CCJL takes position on SBs 53, 88 and HB 1173

Wednesday, February 22, 2017

Colorado Civil Justice League, the state's advocate for limiting lawsuit abuse, this week staked out its position on three bills:

Senate Bill 53 - Asbestos Litigation Transparency - SUPPORT

By requiring transparency between health care claims due to asbestos-related illness submitted in state courts and those submitted to asbestos bankruptcy trusts, the bill seeks to prevent "double-recovery" by unscrupulous plaintiffs and helps to assure the solvency of the trusts for those with future claims of asbestos-related illness. This legislation accelerates timelines for court proceedings to the benefit of plaintiffs with legitimate claims. Contrary to testimony in committee, this legislation is good for veterans, and similar legislation in Congress is supported by the American Legion.

Senate Bill 88 - Health Care Network Selection - OPPOSE

House Bill 1173 - Health Care Provider/Carrier Contracts - OPPOSE

CCJL's primary concern with both of these bills are their potential to increase litigation and interference with freedom of contract.
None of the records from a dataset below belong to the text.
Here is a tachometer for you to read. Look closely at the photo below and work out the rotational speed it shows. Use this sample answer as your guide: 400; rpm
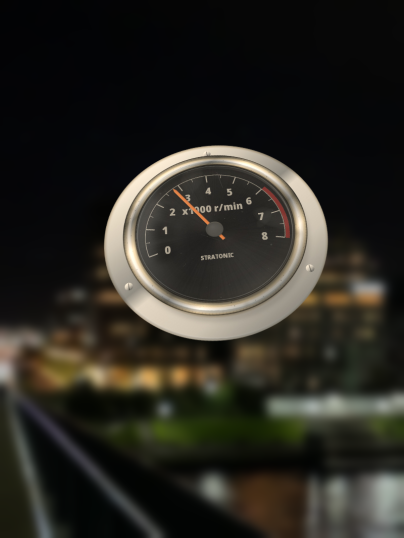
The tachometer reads 2750; rpm
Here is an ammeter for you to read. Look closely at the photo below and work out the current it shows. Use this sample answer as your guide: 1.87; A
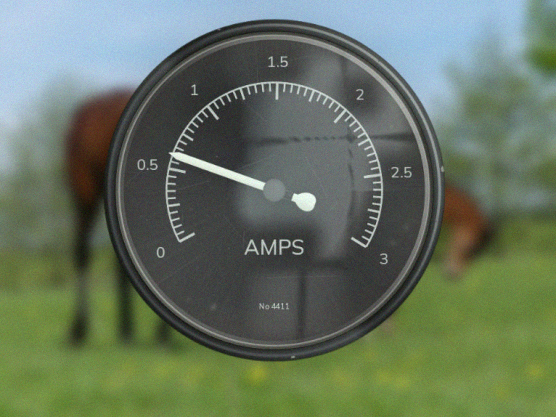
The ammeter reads 0.6; A
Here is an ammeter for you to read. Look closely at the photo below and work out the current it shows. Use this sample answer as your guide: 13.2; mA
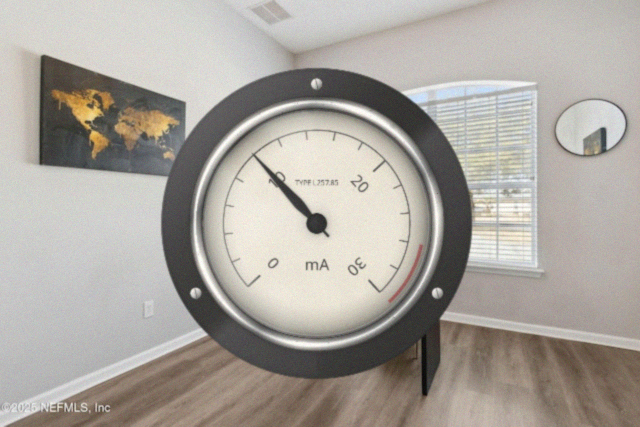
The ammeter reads 10; mA
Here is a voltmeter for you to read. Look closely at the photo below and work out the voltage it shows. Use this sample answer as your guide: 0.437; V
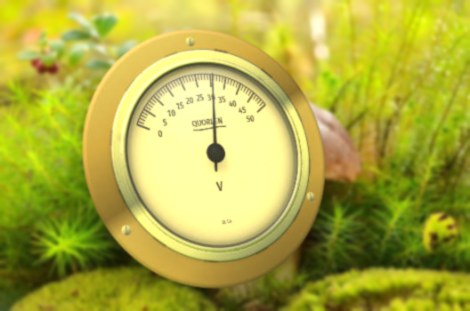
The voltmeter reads 30; V
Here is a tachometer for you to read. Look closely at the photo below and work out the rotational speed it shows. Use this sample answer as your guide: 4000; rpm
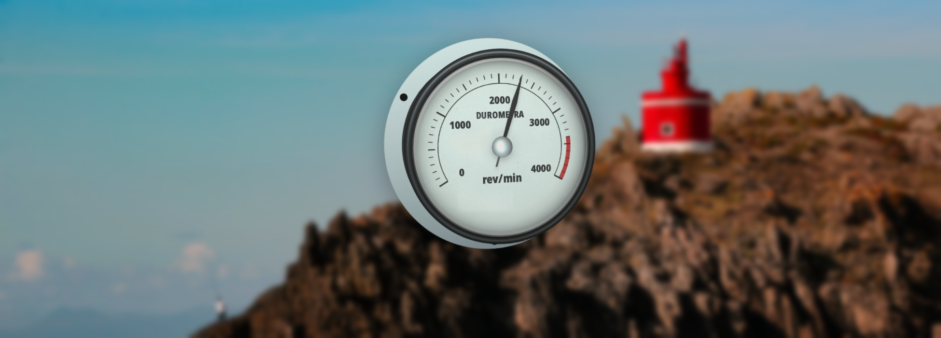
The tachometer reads 2300; rpm
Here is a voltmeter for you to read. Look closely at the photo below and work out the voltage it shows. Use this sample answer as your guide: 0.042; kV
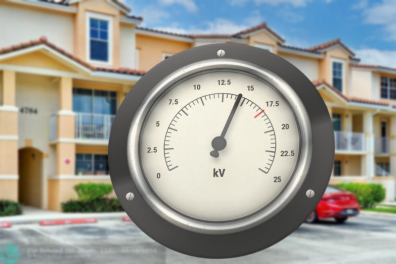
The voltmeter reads 14.5; kV
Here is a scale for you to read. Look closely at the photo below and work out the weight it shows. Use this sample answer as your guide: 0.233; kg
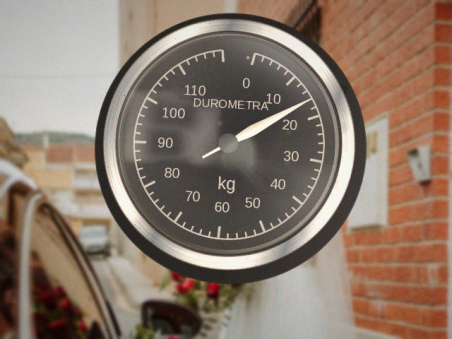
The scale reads 16; kg
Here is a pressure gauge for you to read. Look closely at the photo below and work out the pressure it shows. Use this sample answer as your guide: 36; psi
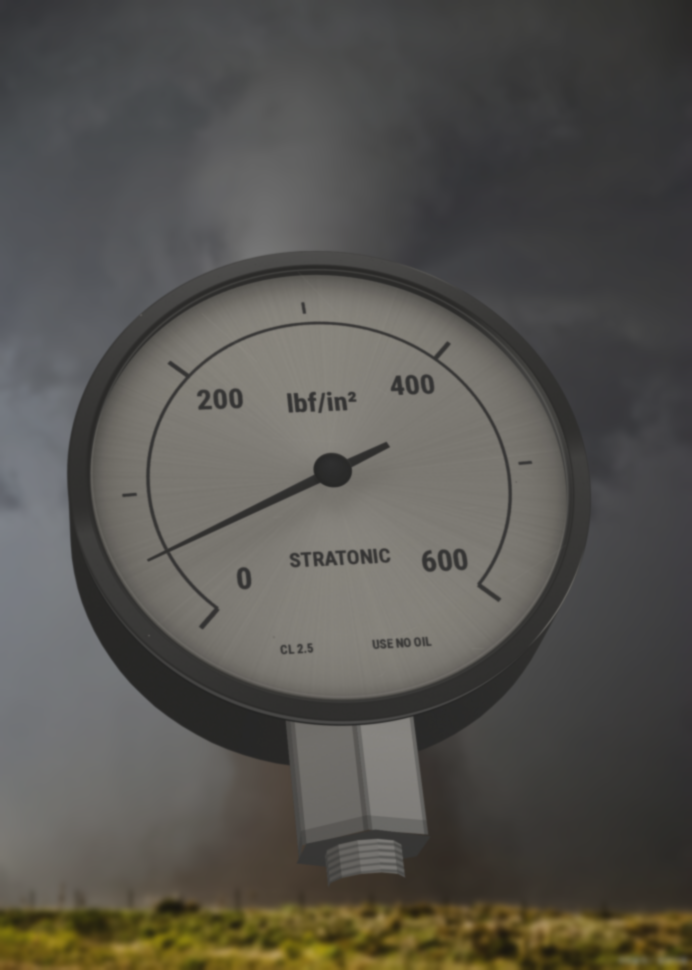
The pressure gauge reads 50; psi
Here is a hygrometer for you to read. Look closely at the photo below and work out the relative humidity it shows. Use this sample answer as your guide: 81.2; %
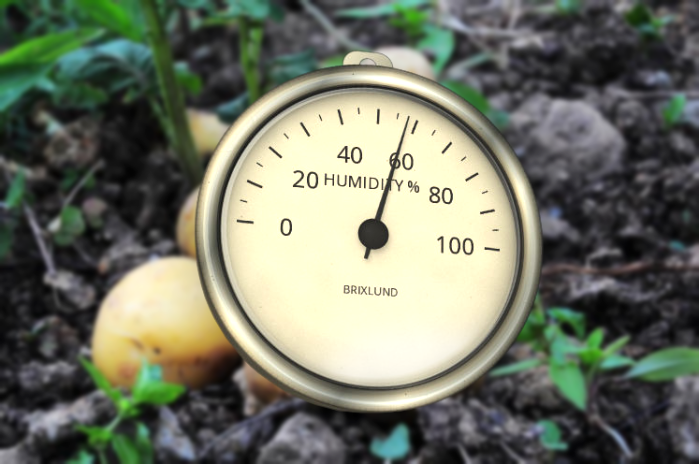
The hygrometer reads 57.5; %
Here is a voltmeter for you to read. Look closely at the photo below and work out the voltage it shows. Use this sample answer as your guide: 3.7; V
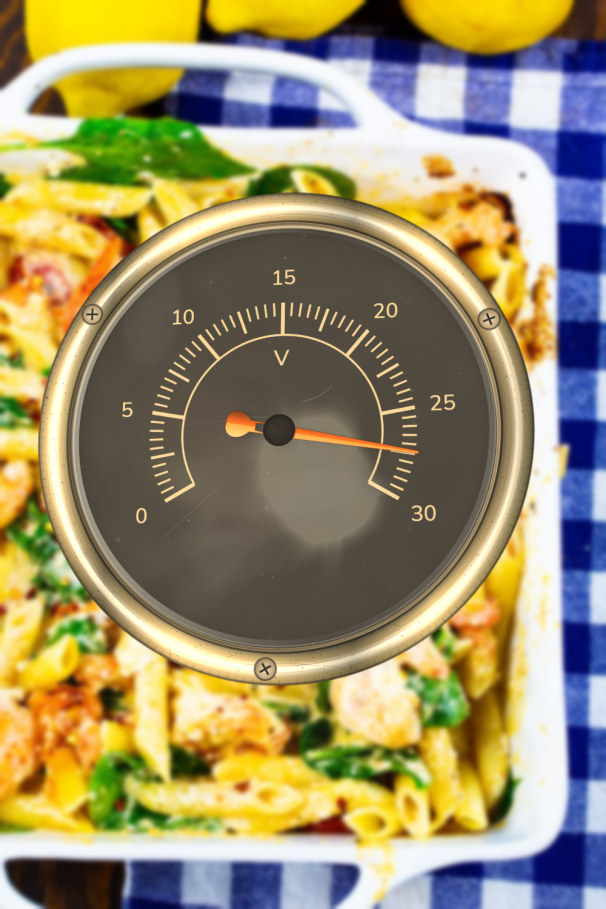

As introduced, SB 88 restricts freedom of contract between insurers and health care providers by creating additional contractual prohibitions in state statute. Further, after writing these provisions into statute, the bill defines these contractual violations as "unfair or deceptive trade practice(s)" - akin to false advertising or knowingly making false statements - inviting new opportunities for litigation. HB 1173 would seem to protect slanderous comments if provided as testimony to a governmental body or as "any other public activity in any forum." After inviting new litigation, the bill provides for one-way recovery of court costs and attorney fees (only for a prevailing plaintiff).

CCJL believes that contractual matters between private parties should be resolved privately and disputes resolved by negotiation rather than litigation.

 

CCJL announces support for bills to address construction litigation costs

Tuesday, February 07, 2017

Supports Senate Bills 45 & 156

Recognizing the importance of addressing Colorado's construction litigation problem, Colorado Civil Justice League is supporting both Senate Bill 45 (sponsored by Sen. Angela Williams, Senate President Kevin Grantham, Rep. Cole Wist and Speaker Crisanta Duran) and Senate Bill 156 (sponsored by Sen. Owen Hill, Rep. Lori Saine and Rep. Cole Wist).

"Both of these bills represent small steps toward resolving known factors that drive up construction costs and make homeownership unaffordable," stated CCJL executive director Mark Hillman.

"Neither bill is a panacea, and both may require amendment. However, it is vitally important to keep all potential solutions moving forward."

CCJL commends the sponsors of these bills for engaging in bipartisan efforts to help homeowners obtain satisfaction when they encounter a legitimate construction defect and to help contractors and subcontractors find relief from runaway litigation costs.


 

 

Colorado Supreme Court called 'point of light' for plausibility decision

Thursday, December 22, 2016

A decision by the Colorado Supreme Court to adopt the federal plausibility pleading standard in civil litigation earned a rare "point-of-light" designation from the American Tort Reform Association in its annual Judicial Hellholes report, which routinely excoriates the worst examples of state courts stretching the law, logic and common sense to advance frivolous lawsuits.

In a 4-3 decision authored by Justice Nathan Coats, the court dismissed a plaintiff's lawsuit for "failure to state a plausible claim for relief." Under the former "notice pleading" standard, plaintiffs were not required to state a plausible claim.

Think about that for a minute. Prior to this decision, a lawsuit could continue even if the plaintiff's claim was not plausible.

"It's regrettable that this common sense decision resulted in a 4-3 split on the high court," stated Mark Hillman, executive director of Colorado Civil Justice League which advocates for "common sense in the courtroom."


Joining Justice Coats in the majority were Chief Justice Nancy Rice and Justices Allison Eid and Brian Boatright. Dissenting were Justices Richard Gabriel, William Hood III and Monica Marquez.

CCJL submitted a friend-of-the-court brief - authored jointly by Jordan Lipp and Geoffrey Klingsporn of Davis Graham & Stubbs and by Evan Stephenson and Thomas Werge of Wheeler Trigg O'Donnell - in support of the plausibility standard.